While President Obama’s final State of the Union address Tuesday night reflected technological innovation and changes, the actual speech only featured brief mentions of a few tech policies. Nonetheless, the President’s terms were marked by several major tech regulatory milestones, including his pledge to protect an Open Internet, realized in the FCC’s Open Internet Order, and his push for more spectrum for mobile broadband.

Referring to efforts like the FCC’s E-Rate program and the USF Reform, which aim to expand Internet to students and underserved communities, the President said “we’ve protected an open internet, and taken bold new steps to get more students and low-income Americans online.” Moving forward, “we should build on that progress, by providing Pre-K for all, offering every student the hands-on computer science and math classes that make them job-ready on day one, and we should recruit and support more great teachers for our kids.”

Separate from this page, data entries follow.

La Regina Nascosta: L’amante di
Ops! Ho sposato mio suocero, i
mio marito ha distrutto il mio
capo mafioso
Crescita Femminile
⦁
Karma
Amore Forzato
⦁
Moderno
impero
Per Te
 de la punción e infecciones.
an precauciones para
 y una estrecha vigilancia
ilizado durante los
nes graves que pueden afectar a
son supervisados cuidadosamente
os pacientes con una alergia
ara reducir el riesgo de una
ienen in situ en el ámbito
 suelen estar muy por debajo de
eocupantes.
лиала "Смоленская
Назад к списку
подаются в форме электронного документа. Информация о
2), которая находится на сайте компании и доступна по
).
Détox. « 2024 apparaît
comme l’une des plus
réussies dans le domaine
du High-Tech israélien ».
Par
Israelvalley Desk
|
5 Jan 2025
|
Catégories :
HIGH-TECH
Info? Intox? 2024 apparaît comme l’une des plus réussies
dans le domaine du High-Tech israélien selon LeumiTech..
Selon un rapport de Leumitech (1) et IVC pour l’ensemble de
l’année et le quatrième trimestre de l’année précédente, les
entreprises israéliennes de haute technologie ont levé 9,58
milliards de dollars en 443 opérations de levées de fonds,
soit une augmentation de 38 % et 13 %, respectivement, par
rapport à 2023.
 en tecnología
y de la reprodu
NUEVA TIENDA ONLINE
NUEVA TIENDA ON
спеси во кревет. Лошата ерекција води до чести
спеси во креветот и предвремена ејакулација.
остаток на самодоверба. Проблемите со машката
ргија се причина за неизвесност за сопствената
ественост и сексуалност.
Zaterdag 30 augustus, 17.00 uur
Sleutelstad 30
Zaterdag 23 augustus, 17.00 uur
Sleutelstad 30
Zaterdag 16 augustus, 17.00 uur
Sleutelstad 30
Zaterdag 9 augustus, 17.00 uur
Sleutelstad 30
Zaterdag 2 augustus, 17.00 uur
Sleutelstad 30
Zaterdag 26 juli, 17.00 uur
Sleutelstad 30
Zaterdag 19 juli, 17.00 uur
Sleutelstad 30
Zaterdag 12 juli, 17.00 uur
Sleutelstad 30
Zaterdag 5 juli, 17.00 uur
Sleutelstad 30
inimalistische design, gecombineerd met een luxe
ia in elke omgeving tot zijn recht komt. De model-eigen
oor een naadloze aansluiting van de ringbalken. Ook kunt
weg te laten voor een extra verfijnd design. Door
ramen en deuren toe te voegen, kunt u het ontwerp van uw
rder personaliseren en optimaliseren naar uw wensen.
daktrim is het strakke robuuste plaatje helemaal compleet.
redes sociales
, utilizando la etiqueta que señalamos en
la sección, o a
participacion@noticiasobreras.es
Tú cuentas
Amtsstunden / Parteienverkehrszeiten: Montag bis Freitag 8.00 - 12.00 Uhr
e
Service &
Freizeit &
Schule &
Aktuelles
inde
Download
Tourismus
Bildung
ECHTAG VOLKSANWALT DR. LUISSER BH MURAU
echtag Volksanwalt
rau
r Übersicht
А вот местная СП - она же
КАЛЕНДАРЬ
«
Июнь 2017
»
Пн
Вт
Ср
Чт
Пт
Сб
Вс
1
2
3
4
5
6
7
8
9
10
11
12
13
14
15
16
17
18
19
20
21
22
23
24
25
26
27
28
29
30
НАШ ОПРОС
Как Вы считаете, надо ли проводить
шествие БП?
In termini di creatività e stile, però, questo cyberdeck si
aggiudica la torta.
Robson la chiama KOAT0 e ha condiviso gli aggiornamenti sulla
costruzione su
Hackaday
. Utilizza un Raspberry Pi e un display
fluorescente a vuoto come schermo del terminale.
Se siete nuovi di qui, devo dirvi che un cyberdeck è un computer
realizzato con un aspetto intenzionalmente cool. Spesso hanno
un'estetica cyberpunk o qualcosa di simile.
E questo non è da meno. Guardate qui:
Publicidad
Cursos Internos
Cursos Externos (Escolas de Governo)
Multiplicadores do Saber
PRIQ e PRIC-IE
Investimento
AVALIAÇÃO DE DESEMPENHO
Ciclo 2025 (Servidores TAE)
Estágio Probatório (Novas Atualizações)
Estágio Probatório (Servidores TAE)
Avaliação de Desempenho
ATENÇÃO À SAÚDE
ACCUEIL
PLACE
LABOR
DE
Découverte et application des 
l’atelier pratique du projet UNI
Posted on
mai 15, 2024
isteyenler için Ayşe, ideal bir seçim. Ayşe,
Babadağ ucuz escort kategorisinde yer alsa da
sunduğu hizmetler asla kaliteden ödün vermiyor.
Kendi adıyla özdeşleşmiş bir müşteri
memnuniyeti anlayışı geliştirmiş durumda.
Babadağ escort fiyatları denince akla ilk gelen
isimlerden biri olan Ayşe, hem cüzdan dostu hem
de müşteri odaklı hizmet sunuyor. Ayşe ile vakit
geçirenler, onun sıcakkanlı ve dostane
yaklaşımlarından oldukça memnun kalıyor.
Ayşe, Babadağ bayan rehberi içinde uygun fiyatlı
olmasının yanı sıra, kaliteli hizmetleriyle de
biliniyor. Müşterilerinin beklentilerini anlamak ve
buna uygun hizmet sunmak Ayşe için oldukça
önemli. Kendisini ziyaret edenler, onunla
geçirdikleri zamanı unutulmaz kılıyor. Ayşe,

Top Administration officials recently met with Silicon Valley execs to discuss counterterrorism measures. And the President addressed the threat of ISIL’s social media campaign in his speech as well. “Priority number one is protecting the American people and going after terrorist networks. Both al Qaeda and now ISIL pose a direct threat to our people, because in today’s world, even a handful of terrorists who place no value on human life, including their own, can do a lot of damage. They use the Internet to poison the minds of individuals inside our country; they undermine our allies.” Regardless of who the next President is, or who controls the next Congress, a big question for the country is “how do we make technology work for us, and not against us,” he said.

The speech was live streamed on Amazon Video, which drew praise from the Consumer Technology Association. President/CEO Gary Shapiro said “by streaming tonight’s address on Amazon Video and connecting with voters across the Snapchat and YouTube platforms, the White House sees the ever-expanding power of technology to engage an audience. But technology is also essential to achieving the success President Obama envisions for our country and for improving our everyday lives.”